I'm doing an analysis of a PMDC motor and I don't understand something about the transfer function.
I have the following equation: \$(K_t\frac{1}{((s* L_A) + R_A)})(V_I(s)-k_b\omega(s))= (s^2J_m+sb_m)\theta(s) \$ which solved for \$ \frac{\theta(s)}{V_I(s)}\$ gives the result:
\$\frac{K_t}{s((s* L_A) + R_A)(sJ_m+b_m)+K_tK_b)}\$
I wanted to ask, where did \$\omega(s)\$ go? I'm sure it should be out of the result, but I can't figure why.
Thank you.
EDIT: I forgot to mention this. The equation is taken from the transformations of the electrical and mechanical components of a PMDC motor.
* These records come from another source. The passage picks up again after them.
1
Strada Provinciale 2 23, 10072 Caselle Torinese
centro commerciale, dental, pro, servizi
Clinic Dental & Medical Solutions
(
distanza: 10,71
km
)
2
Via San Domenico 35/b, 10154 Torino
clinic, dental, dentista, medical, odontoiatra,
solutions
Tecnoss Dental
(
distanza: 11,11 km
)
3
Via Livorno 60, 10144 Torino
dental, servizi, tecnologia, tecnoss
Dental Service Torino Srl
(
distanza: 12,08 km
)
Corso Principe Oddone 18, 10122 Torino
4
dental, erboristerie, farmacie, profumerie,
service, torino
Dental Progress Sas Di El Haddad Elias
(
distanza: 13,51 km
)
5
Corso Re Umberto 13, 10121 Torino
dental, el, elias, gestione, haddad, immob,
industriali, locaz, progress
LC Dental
\$I_A=(\frac{1}{((s* L_A) + R_A)})(V_I(s)-k_b\omega(s))\$ as the equation of the electrical part of the motor, with \$V_I\$ as the voltage input, \$k_b\omega(s)\$ as the EMF. \$L_A and R_A\$ are the electrical resistance and inductive impedance.
Then, \$K_t I_A=(s^2J_m+sb_m)\theta(s)\$ is the equation for the net torque of PMDC motors which combined with the one above gives the first equation.
I've been trying the think about it and it might be related to \$\omega(s)= \frac{\partial \theta(s)}{\partial t}\$ but I'm not sure.